With summer weather just around the corner, it’s time to really hone in on your hydration! Drinking enough water each day helps your body regulate its temperature, keeps your muscles pliable, and helps your cells, organs, and tissues perform at their optimal levels. Adding electrolytes to your water increases the value of the water you drink and helps you perform your absolute best!
Electrolytes are perfect for helping you prepare for – and recover from – sweaty summer workouts and outdoor activities!

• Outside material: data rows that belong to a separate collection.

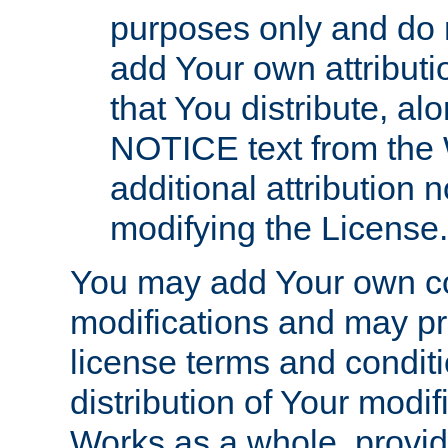
purposes only and do 
add Your own attributi
that You distribute, a
NOTICE text from the 
additional attribution
modifying the License.
You may add Your own co
modifications and may pro
license terms and conditi
distribution of Your modif
Works as a whole, provid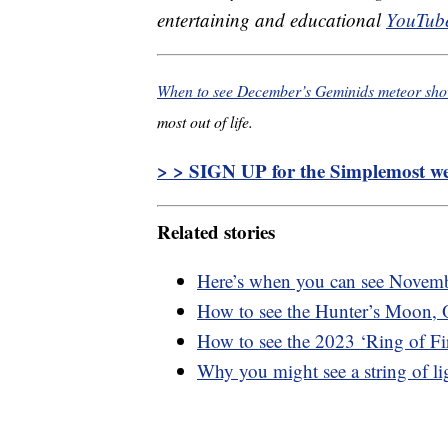
entertaining and educational
YouTube
When to see December’s Geminids meteor sh
most out of life.
> > SIGN UP for the Simplemost wee
Related stories
Here’s when you can see Novemb
How to see the Hunter’s Moon, 
How to see the 2023 ‘Ring of Fir
Why you might see a string of lig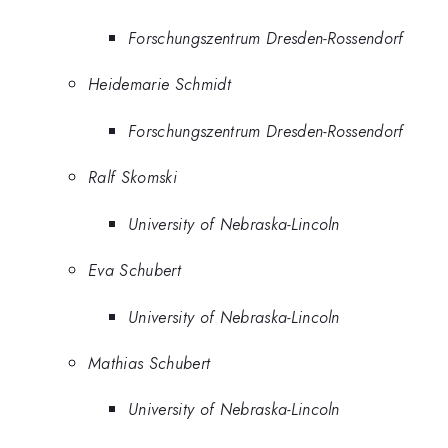
Forschungszentrum Dresden-Rossendorf
Heidemarie Schmidt
Forschungszentrum Dresden-Rossendorf
Ralf Skomski
University of Nebraska-Lincoln
Eva Schubert
University of Nebraska-Lincoln
Mathias Schubert
University of Nebraska-Lincoln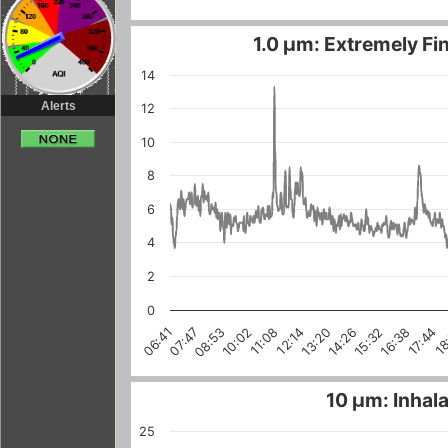
1.0 µm: Extremely Fin
14
Alerts
12
10
8
6
4
2
0
10:02
17:44
15:32
07:47
13:20
18
11:08
08:53
16:38
14:26
06:41
12:14
10 µm: Inhala
25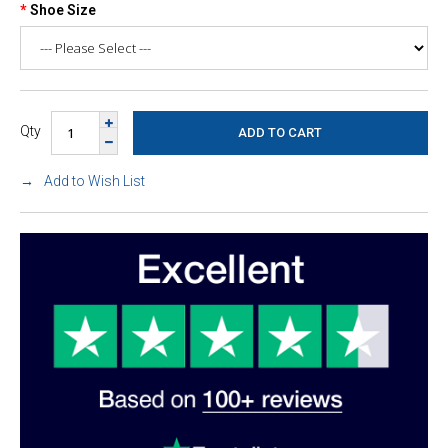
Shoe Size
Qty
Add to Wish List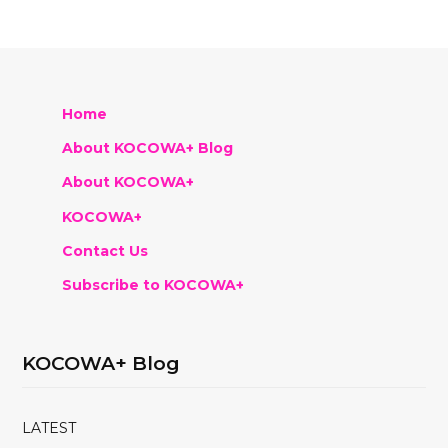
Home
About KOCOWA+ Blog
About KOCOWA+
KOCOWA+
Contact Us
Subscribe to KOCOWA+
KOCOWA+ Blog
LATEST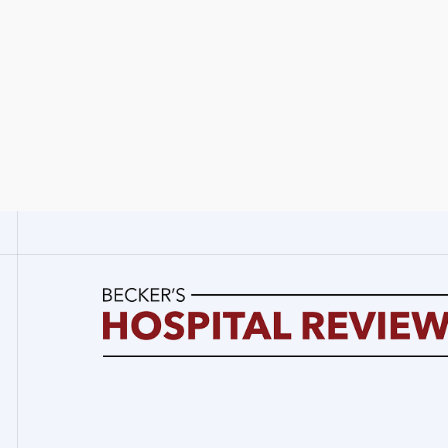
Becker's
Hospital
Review
|
Healthcare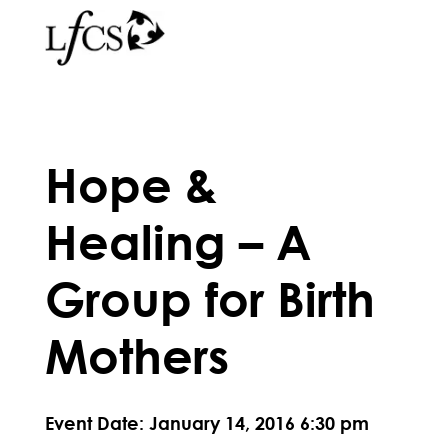
Hope &
Healing – A
Group for Birth
Mothers
Event Date: January 14, 2016 6:30 pm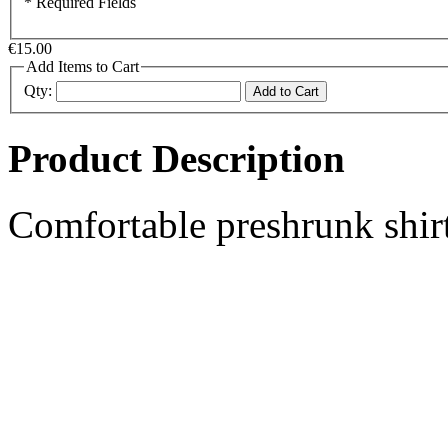
* Required Fields
€15.00
Add Items to Cart
Qty:
Add to Cart
Product Description
Comfortable preshrunk shirt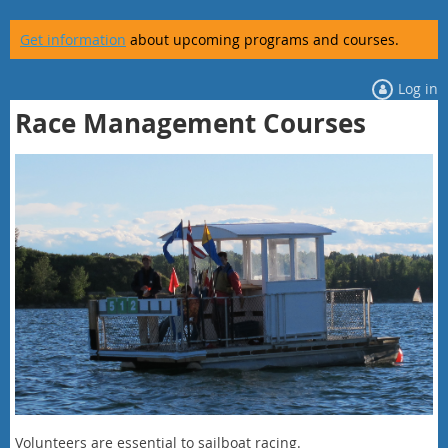
Get information
about upcoming programs and courses.
Log in
Race Management Courses
Volunteers are essential to sailboat racing.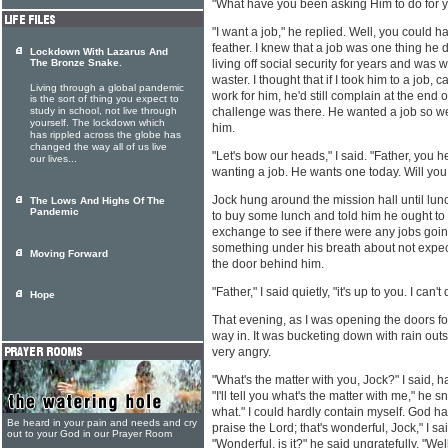
"What have you been asking Him to do for y
"I want a job," he replied. Well, you could
feather. I knew that a job was one thing he 
Lockdown With Lazarus And
The Bronze Snake.
living off social security for years and was 
waster. I thought that if I took him to a job, 
Living through a global pandemic
work for him, he'd still complain at the end 
is the sort of thing you expect to
study in school, not live through
challenge was there. He wanted a job so we
yourself. The lockdown which
him.
has rippled across the globe has
changed the way all of us live
"Let's bow our heads," I said. "Father, you h
our lives...
wanting a job. He wants one today. Will you
Jock hung around the mission hall until lu
The Lows And Highs Of The
Pandemic
to buy some lunch and told him he ought to 
exchange to see if there were any jobs goi
something under his breath about not expec
Moving Forward
the door behind him.
"Father," I said quietly, "it's up to you. I can'
Hope
That evening, as I was opening the doors f
way in. It was bucketing down with rain ou
very angry.
"What's the matter with you, Jock?" I said, h
"I'll tell you what's the matter with me," he sn
what." I could hardly contain myself. God h
Be heard in your pain and needs and cry
praise the Lord; that's wonderful, Jock," I sai
out to your God in our Prayer Room
"Wonderful, is it?" he said ungratefully. "Wel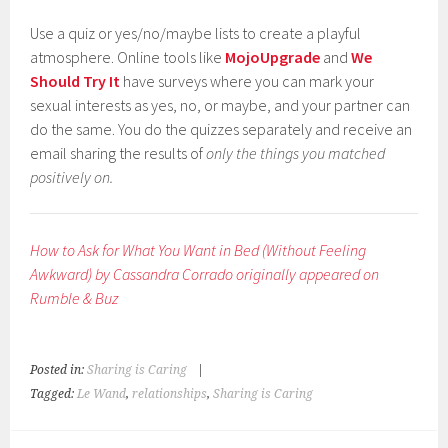
Use a quiz or yes/no/maybe lists to create a playful
atmosphere. Online tools like
MojoUpgrade
and
We
Should Try It
have surveys where you can mark your
sexual interests as yes, no, or maybe, and your partner can
do the same. You do the quizzes separately and receive an
email sharing the results of
only the things you matched
positively on.
How to Ask for What You Want in Bed (Without Feeling
Awkward) by Cassandra Corrado originally appeared on
Rumble & Buz
Posted in:
Sharing is Caring
|
Tagged:
Le Wand
,
relationships
,
Sharing is Caring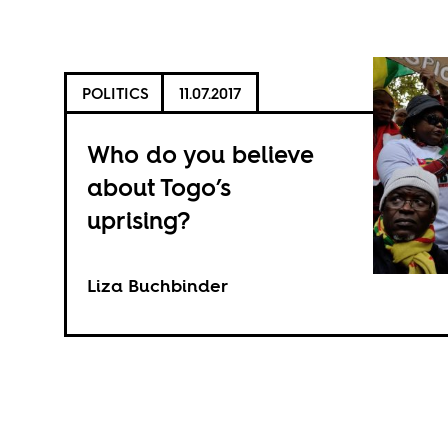
POLITICS
11.07.2017
Who do you believe
about Togo’s
uprising?
Liza Buchbinder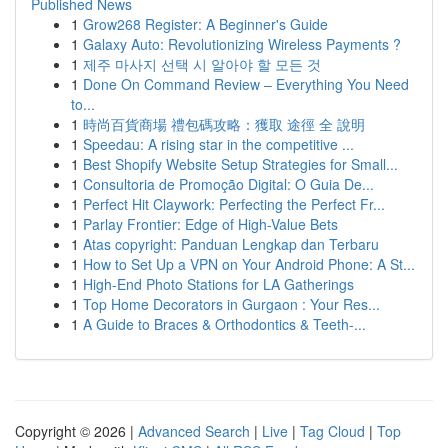
Published News
1
Grow268 Register: A Beginner's Guide
1
Galaxy Auto: Revolutionizing Wireless Payments ?
1
제주 마사지 선택 시 알아야 할 모든 것
1
Done On Command Review – Everything You Need
to...
1
時尚百貨商場 禮包碼攻略：獲取 途徑 全 說明
1
Speedau: A rising star in the competitive ...
1
Best Shopify Website Setup Strategies for Small...
1
Consultoria de Promoção Digital: O Guia De...
1
Perfect Hit Claywork: Perfecting the Perfect Fr...
1
Parlay Frontier: Edge of High-Value Bets
1
Atas copyright: Panduan Lengkap dan Terbaru
1
How to Set Up a VPN on Your Android Phone: A St...
1
High-End Photo Stations for LA Gatherings
1
Top Home Decorators in Gurgaon : Your Res...
1
A Guide to Braces & Orthodontics & Teeth-...
Copyright © 2026 |
Advanced Search
|
Live
|
Tag Cloud
|
Top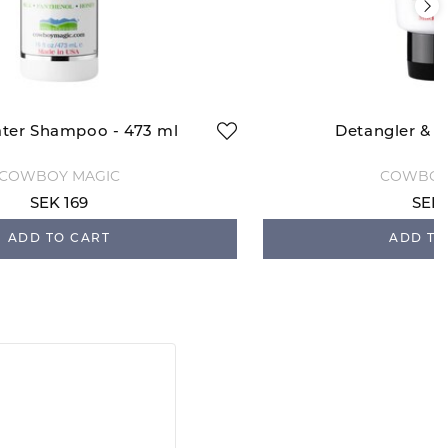
ter Shampoo - 473 ml
Detangler & S
COWBOY MAGIC
COWBOY
SEK 169
SEK 
ADD TO CART
ADD TO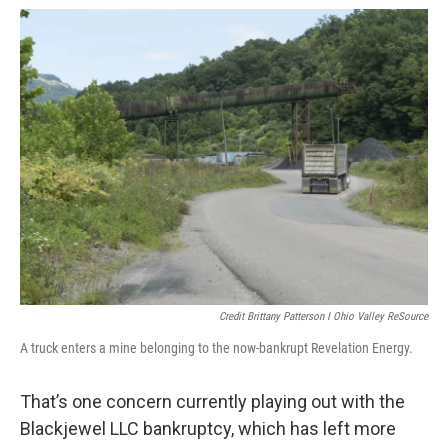
Credit Brittany Patterson I Ohio Valley ReSource
A truck enters a mine belonging to the now-bankrupt Revelation Energy.
That’s one concern currently playing out with the
Blackjewel LLC bankruptcy, which has left more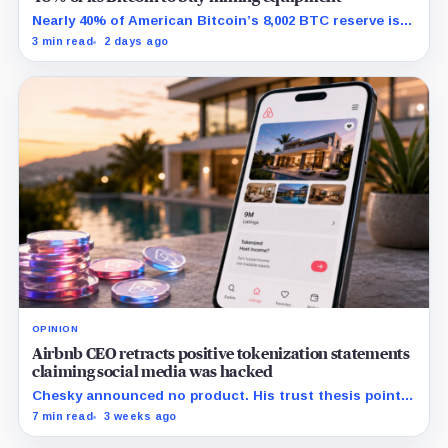
Nearly 40% of American Bitcoin’s 8,002 BTC reserve is
tied to Bitmain mining equipment agreements that
3 min read
2 days ago
could move the coins off its balance sheet.
OPINION
Airbnb CEO retracts positive tokenization statements
claiming social media was hacked
Chesky announced no product. His trust thesis points
toward regulated financing built on verified bookings,
7 min read
3 weeks ago
contingent payouts and specialist-held legal claims.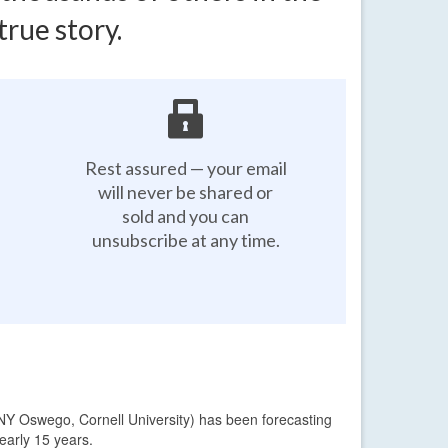
rue story.
Rest assured — your email
will never be shared or
sold and you can
unsubscribe at any time.
NY Oswego, Cornell University) has been forecasting
early 15 years.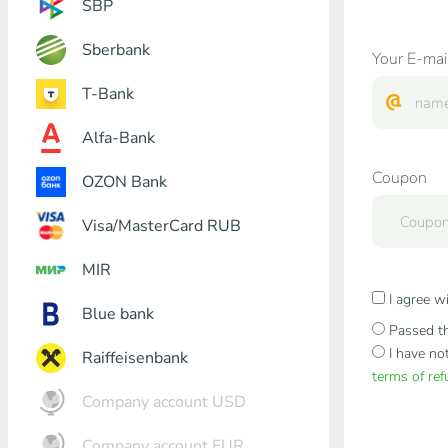
SBP
Sberbank
Your E-mai
T-Bank
Alfa-Bank
Coupon
OZON Bank
Visa/MasterCard RUB
MIR
I agree w
Blue bank
Passed th
I have no
Raiffeisenbank
terms of re
Company account USD
Company account EUR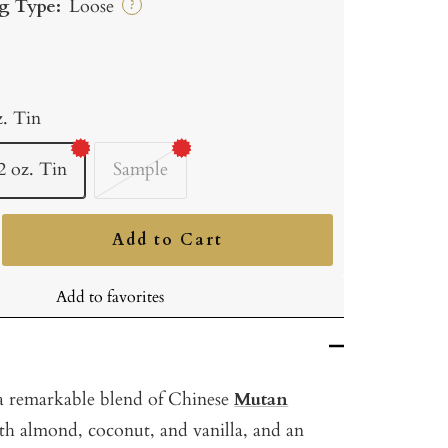
g Type:
Loose
?
z. Tin
2 oz. Tin
Sample
Add to Cart
ncrease
uantity
Add to favorites
 a remarkable blend of Chinese
Mutan
th almond, coconut, and vanilla, and an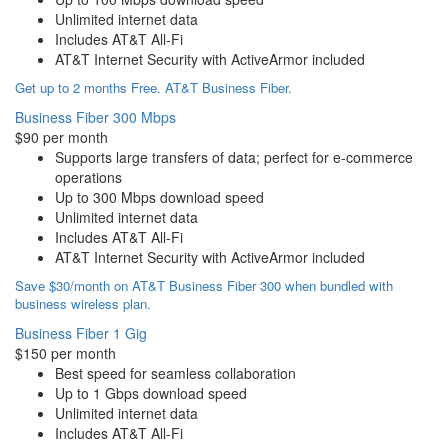
Unlimited internet data
Includes AT&T All-Fi
AT&T Internet Security with ActiveArmor included
Get up to 2 months Free. AT&T Business Fiber.
Business Fiber 300 Mbps
$90 per month
Supports large transfers of data; perfect for e-commerce
operations
Up to 300 Mbps download speed
Unlimited internet data
Includes AT&T All-Fi
AT&T Internet Security with ActiveArmor included
Save $30/month on AT&T Business Fiber 300 when bundled with
business wireless plan.
Business Fiber 1 Gig
$150 per month
Best speed for seamless collaboration
Up to 1 Gbps download speed
Unlimited internet data
Includes AT&T All-Fi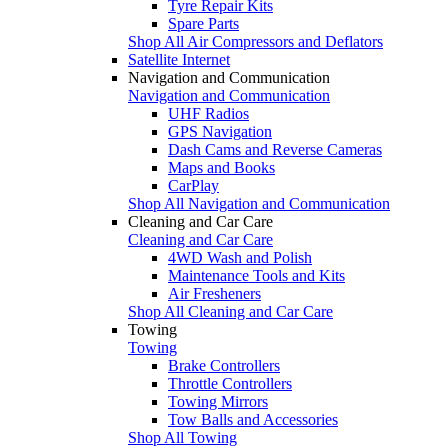
Tyre Repair Kits
Spare Parts
Shop All Air Compressors and Deflators
Satellite Internet
Navigation and Communication
Navigation and Communication
UHF Radios
GPS Navigation
Dash Cams and Reverse Cameras
Maps and Books
CarPlay
Shop All Navigation and Communication
Cleaning and Car Care
Cleaning and Car Care
4WD Wash and Polish
Maintenance Tools and Kits
Air Fresheners
Shop All Cleaning and Car Care
Towing
Towing
Brake Controllers
Throttle Controllers
Towing Mirrors
Tow Balls and Accessories
Shop All Towing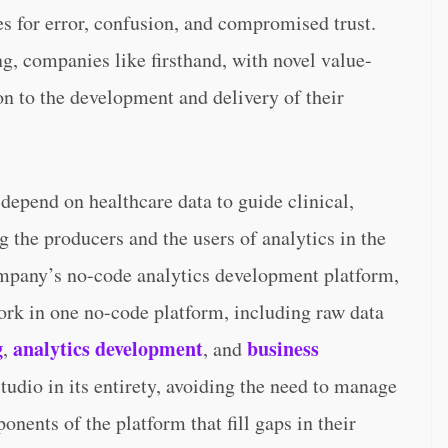
es for error, confusion, and compromised trust.
g, companies like firsthand, with novel value-
ion to the development and delivery of their
depend on healthcare data to guide clinical,
ng the producers and the users of analytics in the
ompany’s no-code analytics development platform,
work in one no-code platform, including raw data
g
analytics development
business
,
, and
tudio in its entirety, avoiding the need to manage
onents of the platform that fill gaps in their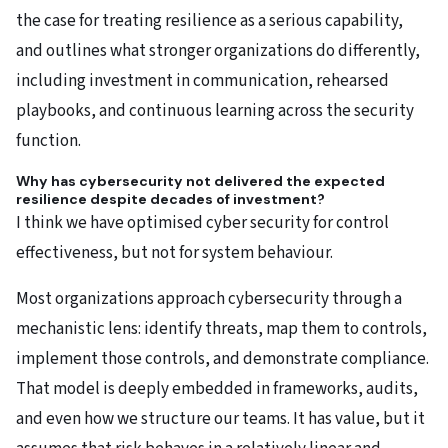
the case for treating resilience as a serious capability,
and outlines what stronger organizations do differently,
including investment in communication, rehearsed
playbooks, and continuous learning across the security
function.
Why has cybersecurity not delivered the expected
resilience despite decades of investment?
I think we have optimised cyber security for control
effectiveness, but not for system behaviour.
Most organizations approach cybersecurity through a
mechanistic lens: identify threats, map them to controls,
implement those controls, and demonstrate compliance.
That model is deeply embedded in frameworks, audits,
and even how we structure our teams. It has value, but it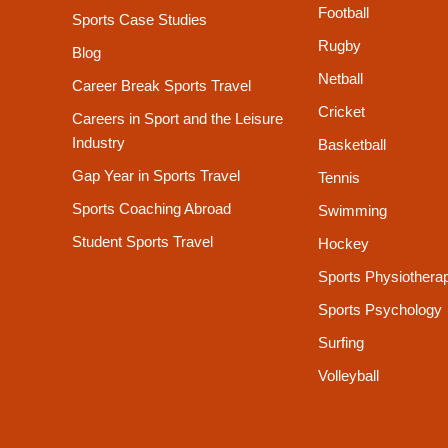
Football
Sports Case Studies
Rugby
Blog
Netball
Career Break Sports Travel
Cricket
Careers in Sport and the Leisure
Industry
Basketball
Gap Year in Sports Travel
Tennis
Sports Coaching Abroad
Swimming
Student Sports Travel
Hockey
Sports Physiothera
Sports Psychology
Surfing
Volleyball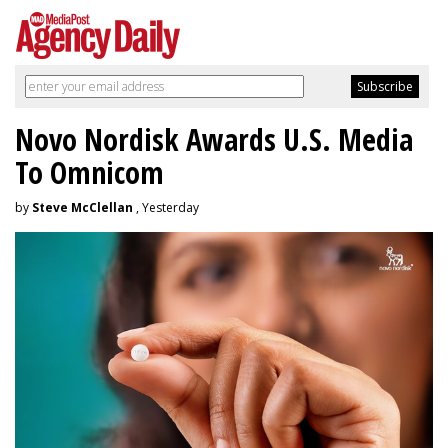
Novo Nordisk Awards U.S. Media
To Omnicom
by
Steve McClellan
, Yesterday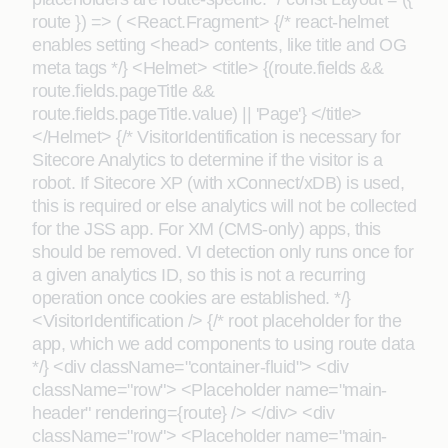
route }) => ( <React.Fragment> {/* react-helmet
enables setting <head> contents, like title and OG
meta tags */} <Helmet> <title> {(route.fields &&
route.fields.pageTitle &&
route.fields.pageTitle.value) || 'Page'} </title>
</Helmet> {/* VisitorIdentification is necessary for
Sitecore Analytics to determine if the visitor is a
robot. If Sitecore XP (with xConnect/xDB) is used,
this is required or else analytics will not be collected
for the JSS app. For XM (CMS-only) apps, this
should be removed. VI detection only runs once for
a given analytics ID, so this is not a recurring
operation once cookies are established. */}
<VisitorIdentification /> {/* root placeholder for the
app, which we add components to using route data
*/} <div className="container-fluid"> <div
className="row"> <Placeholder name="main-
header" rendering={route} /> </div> <div
className="row"> <Placeholder name="main-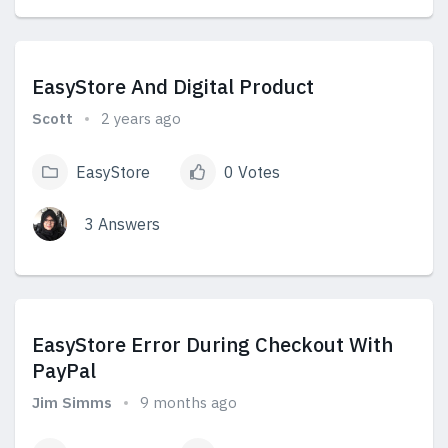
View Answers
EasyStore And Digital Product
Scott
2 years ago
EasyStore
0 Votes
3 Answers
View Answers
EasyStore Error During Checkout With
PayPal
Jim Simms
9 months ago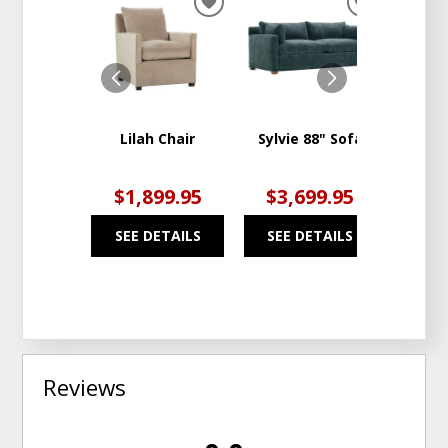
ADD
ADD
TO
TO
WISHLIST
WISHLIST
Lilah Chair
Sylvie 88" Sofa
Kori 
Swi
$1,899.95
$3,699.95
$1
SEE DETAILS
SEE DETAILS
SEE
Reviews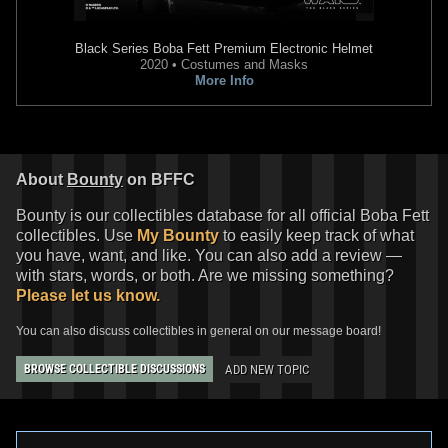
Black Series
Boba Fett Premium Electronic Helmet
2020 • Costumes and Masks
More Info
About
Bounty
on BFFC
Bounty is our collectibles database for all official Boba Fett
collectibles. Use
My Bounty
to easily keep track of what
you have, want, and like. You can also add a review —
with stars, words, or both. Are we missing something?
Please let us know.
You can also discuss collectibles in general on our message board!
ADD NEW TOPIC
BROWSE COLLECTIBLE DISCUSSIONS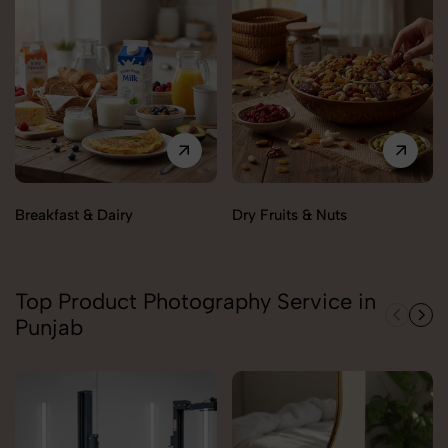
Breakfast & Dairy
Dry Fruits & Nuts
Top Product Photography Service in
Punjab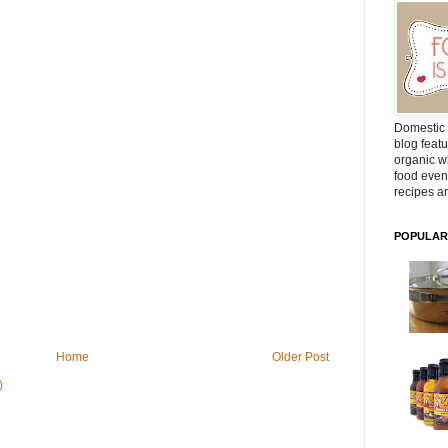
Domestic 
blog featu
organic wh
food even
recipes ar
POPULAR
Home
Older Post
)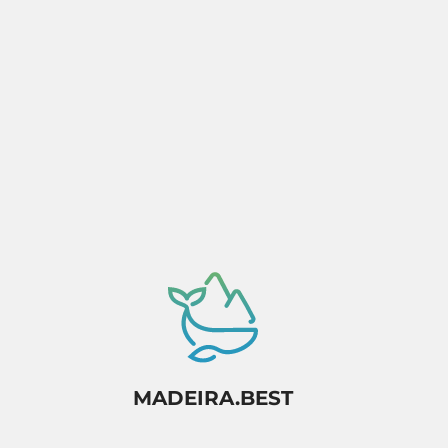
Activity dependant on availability confirmation.
MADEIRA.BEST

Simply pour a packet of the electrolytes into 16 ounces of water, shake until the electrolytes are fully dissolved, and you’re good to go!
What are electrolytes?
Quick chemistry lesson. Electrolytes are positively and negatively charged ions that conduct your body’s electrical activity. They balance your body’s pH levels, move nutrients into your cells, move waste out of your cells, and help your muscles, heart, and brain perform the way they should. If you have too few electrolytes in your body, you’ll likely feel dehydrated, your muscles may cramp and tighten, and your risk of injury increases. Keeping your electrolytes in check helps you make the most out of every workout, recover more quickly, increase your longevity, and stay injury free!
How to use electrolytes:
At TB12, we recommend taking electrolytes before, during, and after exercising – and any other time that you need an extra burst of hydration throughout the day! The amount of electrolytes you need will likely vary by your activity level as well. That’s why you’ll need to replenish your electrolytes more often when the weather is warmer. We recommend drinking a minimum of half your body weight (in pounds) in ounces of water a day – and you can stretch your hydration further by adding electrolytes to your water!
How you prepare for exercise is just as important as how you recover. In order to get your body ready to perform its best, we suggest taking a serving of electrolytes 30-60 minutes before beginning your workout. Hydrating before your workout helps get blood moving throughout your body and prepares your muscles for exertion. While it’s important to hydrate before all workouts, you’ll want to make especially sure to use electrolytes if you’re doing a longer workout (over an hour) or working out when it’s hot.
As you’re exercising, your body loses water and sodium ions. Although you don’t need to chug water throughout the workout, it’s smart to have some electrolytes on hand and take periodic small sips of water. As you sweat, your body needs to replenish the electrolytes it loses. The salt and carbohydrates from the electrolytes help you maintain your energy throughout the workout. By drinking electrolytes as you workout, you’ll also keep your muscles pliable, maintain your performance from beginning to end, increase your overall blood flow, and decrease your odds of feeling lightheaded or nauseous.
Recovery is a key component of the TB12 method. Once you finish a workout, you should move quickly to replenish the electrolytes and liquids you lost during your workout. Through replenishing the electrolytes your body lost, your muscles will recover faster and you’ll build up strength more quickly. We also love having a post-workout smoothie chock full of our electrolytes and electrolyte-dense foods—banana, spinach, raspberry, and vanilla plant-based protein smoothie anyone?